= Charles Tator =

Canadian physician (born 1936)

Charles H. Tator (born August 24, 1936) is a Canadian physician.

Born in Toronto, he studied medicine at the University of Toronto. He interned at the Toronto General Hospital and returned to graduate studies in the neuropathology division at the University of Toronto, completing an MA and PhD and continuing his training in neurosurgery. In 1969, Tator became a fellow in the Royal College of Physicians and Surgeons of Canada in Neurosurgery. In the same year, he became an assistant professor at the university and he became a Professor in 1980. He was head of the neurosurgery division at Sunnybrook Health Sciences Centre and served as director of the Toronto Hospital Neurosciences Centre from 1983 to 1988. From 1990 to 1999, he was associate director of the Playfair Neuroscience Unit at the Toronto Hospital and he was chairman of the neurosurgery division at the University of Toronto from 1989 to 1999.

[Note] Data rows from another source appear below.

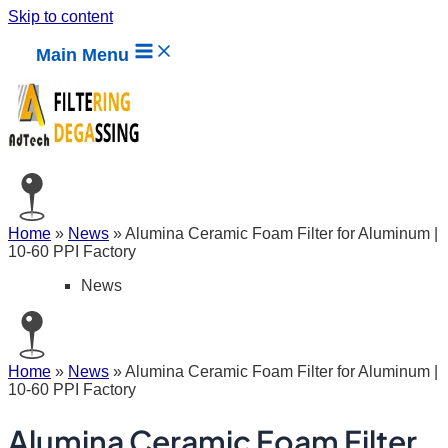
Skip to content
Main Menu
Home
»
News
»
Alumina Ceramic Foam Filter for Aluminum |
10-60 PPI Factory
News
Home
»
News
»
Alumina Ceramic Foam Filter for Aluminum |
10-60 PPI Factory
Alumina Ceramic Foam Filter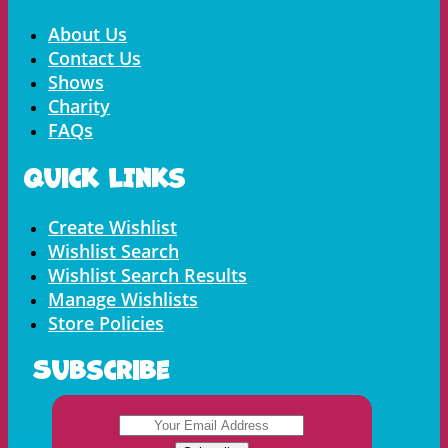
Menu
About Us
Contact Us
Shows
Charity
FAQs
Quick LInks
Menu
Create Wishlist
Wishlist Search
Wishlist Search Results
Manage Wishlists
Store Policies
Subscribe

Tator's primary area of research was spinal cord injury, including injury prevention, especially in sports and recreation, and treatment. In 1992 he founded Think First Canada/Penser d'Abord, an injury prevention foundation, and served as its president until 2007. In July 2012, Think First Canada/Penser d'Abord was amalgamated with three other organizations (Safe Communities Canada, Safe Kids Canada and SMARTRISK), to form Parachute, a national, charitable organization. Tator has been a member of Parachute's Board of Directors since its inception. 2013, he published Concussions and their consequences: current diagnosis, management and prevention.

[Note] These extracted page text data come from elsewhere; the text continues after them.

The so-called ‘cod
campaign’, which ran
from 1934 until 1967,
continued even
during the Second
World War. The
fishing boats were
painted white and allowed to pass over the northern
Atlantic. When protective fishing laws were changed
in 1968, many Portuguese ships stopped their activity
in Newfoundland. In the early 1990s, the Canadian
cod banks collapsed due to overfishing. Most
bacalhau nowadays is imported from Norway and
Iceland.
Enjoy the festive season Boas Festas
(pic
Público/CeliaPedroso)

Tator was awarded on October 21, 1999 and invested on April 26, 2000 as a Member of the Order of Canada. He was awarded on November 18, 2016 and invested on November 17, 2017 with a promotion within the order, to Officer of the Order of Canada. He was named to the Canadian Medical Hall of Fame in 2009. In 2003, he was inducted into the Terry Fox Hall of Fame. On November 9, 2017, Tator was awarded the Order of Sport, marking his induction into Canada's Sports Hall of Fame. He received the Order of Hockey in Canada in 2020.